Leverage in forex trading effectively allows you to trade with more money than you actually have. This means you stand to gain more money from profitable trades. However, it can just as easily work against you. In this article, we’ll explain how it works.
Leverage in forex trading explained
Traders make money due to changes in the exchange rates between foreign currencies. However, these changes are usually really small. So small in fact, they are typically measured in hundredths of a cent or penny. We call these hundredths “pips”.
An obvious way to take advantage of these changes is to trade with relatively large sums of money. That’s why the standard measurement for measuring the size of a trade is a “lot”. One lot is equivalent to one hundred thousand units of the base currency – whether the base currency is American or Canadian dollars, Euros, or British pounds.
But of course, the problem here is that most people do not actually have several hundred thousand dollars or pounds or francs with which they can start trading.
That’s where leverage comes in.
How does it work?
Leverage solves this problem by plugging the gap between the money you’d ideally like to trade with, and the money you actually have. It’s not a credit or a loan – the money is never transferred to you. Instead, it is basically assigned to your trade when you open it.
Leverage is expressed as a ratio, for example, 1:100. This means that, for every $1 or £1 or whichever currency your account is in, your broker assigns you the other $99.
Here’s a quick example.
You have $10,000 in your account. You want to take out a 1 lot buy trade on USDCHF.
1 lot equals 100,000 units of the base currency – in this case, that’s 100,000 USD.
Obviously you don’t have 100k in your account, but since the leverage on your account is 1:100, you can open this trade with just $1,000. Your broker assigns you the remaining $99,000.
The amount of money you need from your account to open a trade and keep it open is called the margin.
Leverage in action
Using the above example, let’s say you bought 1 lot of USDCHF at 0.98829. You closed the trade at 0.99029, which is 20 pip gain. At the time of writing, this would mean a profit of $202.37.
Thanks to leverage, you made over $200 from a $100,000 trade – even though you only had $10,000 in your account.

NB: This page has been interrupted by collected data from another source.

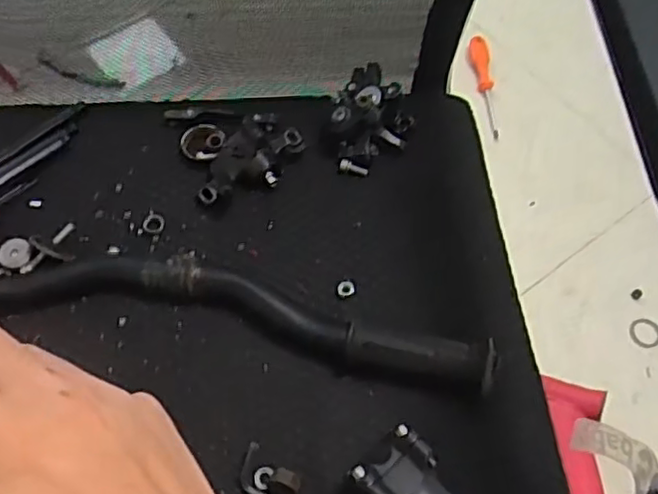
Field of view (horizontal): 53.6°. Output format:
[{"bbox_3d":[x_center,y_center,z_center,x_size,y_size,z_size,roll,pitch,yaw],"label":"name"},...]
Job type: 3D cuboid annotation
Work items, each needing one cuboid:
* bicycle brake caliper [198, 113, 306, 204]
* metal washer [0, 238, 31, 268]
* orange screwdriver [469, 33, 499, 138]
[{"bbox_3d":[-0.053,-0.069,0.459,0.048,0.031,0.087,28,64,12],"label":"bicycle brake caliper"},{"bbox_3d":[-0.209,0.004,0.433,0.020,0.005,0.020,1,61,-2],"label":"metal washer"},{"bbox_3d":[0.260,-0.265,1.076,0.030,0.030,0.196,-4,66,-5],"label":"orange screwdriver"}]

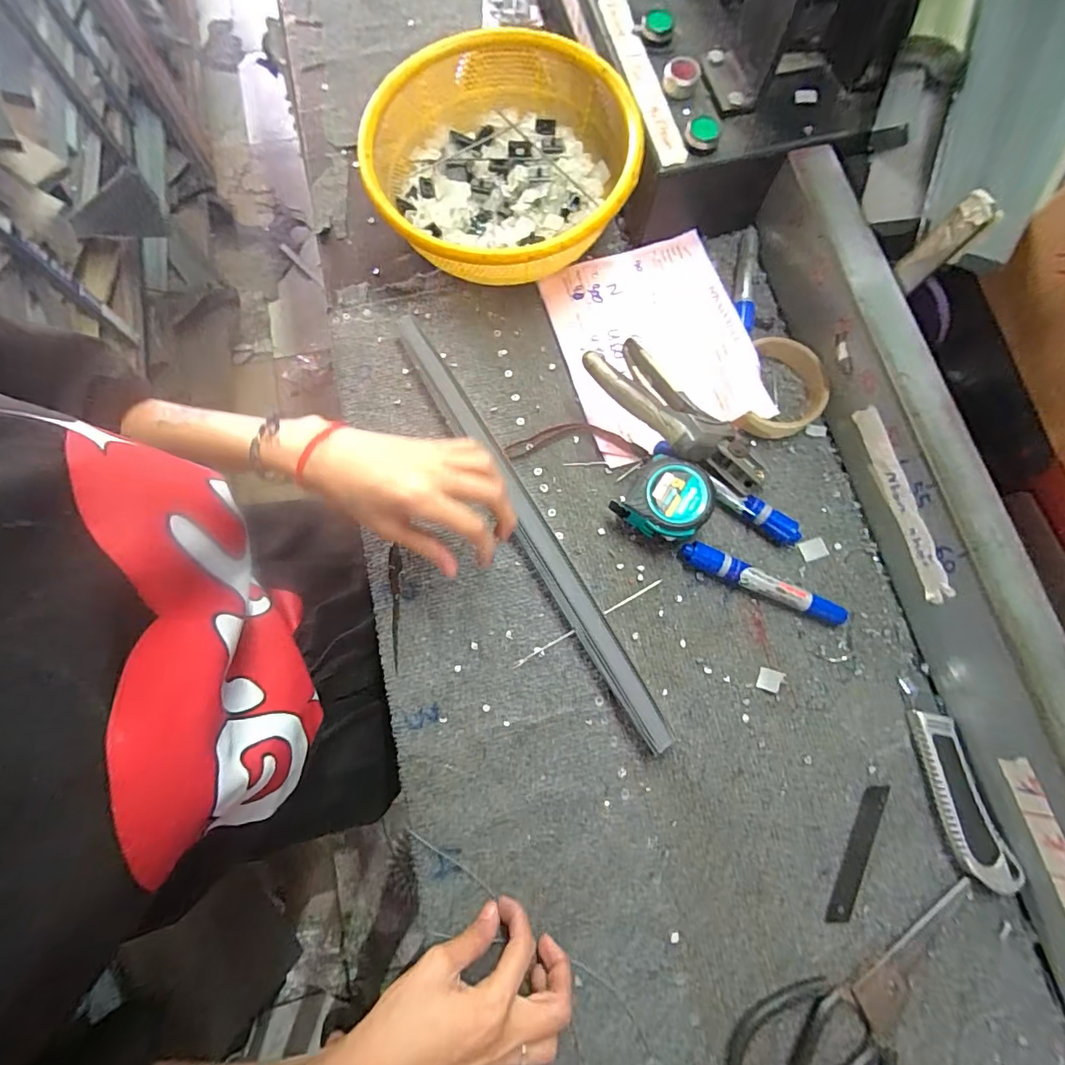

If you were to look up the definition of “double-edged sword” in the dictionary, we’re pretty sure leverage in forex trading would be an example of it.
That’s because leverage will magnify your losses just as easily as it will magnify your gains.
Repeating the above example again, let’s say you bought 1 lot of USDCHF at 0.98829. But this time, the price fell 20 pips to to 0.98629 and hit your stop loss.
You would have lost $202.37 – exactly the same amount as if you were trading with $100,000 of your own money.
What this means
Obviously nobody wants to lose money, but the above example only resulted in a loss of $200. That’s acceptable in terms of standard risk management practices, which state that you should never risk more than 1-2% of your account balance per trade.
High leverage forex brokers
1:100 is pretty high leverage, but it’s far from the highest available. Some forex brokers offer 1:200, 1:300, 1:400, 1:500 or even 1:888 leverage.
Of course, the high the leverage there is on an account, the smaller the margin it takes to open a trade.
1 to 500 leverage means that you would be able to open the above trade with just $200 of your own money.
And using the above example, the same $1,000 margin would allow you to open a 5 lot trade.
While it’s true in this case that a 20 pip gain would bring you $1,000, a 20 pip loss would cause you to lose $1,000, which would be terrible.
Technically speaking, this leverage would even allow you to open a 15 lot trade using a $3,000 margin. But the same 20 pip loss here would cost you a whopping $3,000, which, on a $10,000 account, would be a complete disaster.
Hopefully now, you start to realize how dangerous leverage can be. It makes it really easy to open large trades that have the potential to decimate your account in the blink of an eye. Add poor risk management and no strategy, and you can literally lose money faster than you can burn it.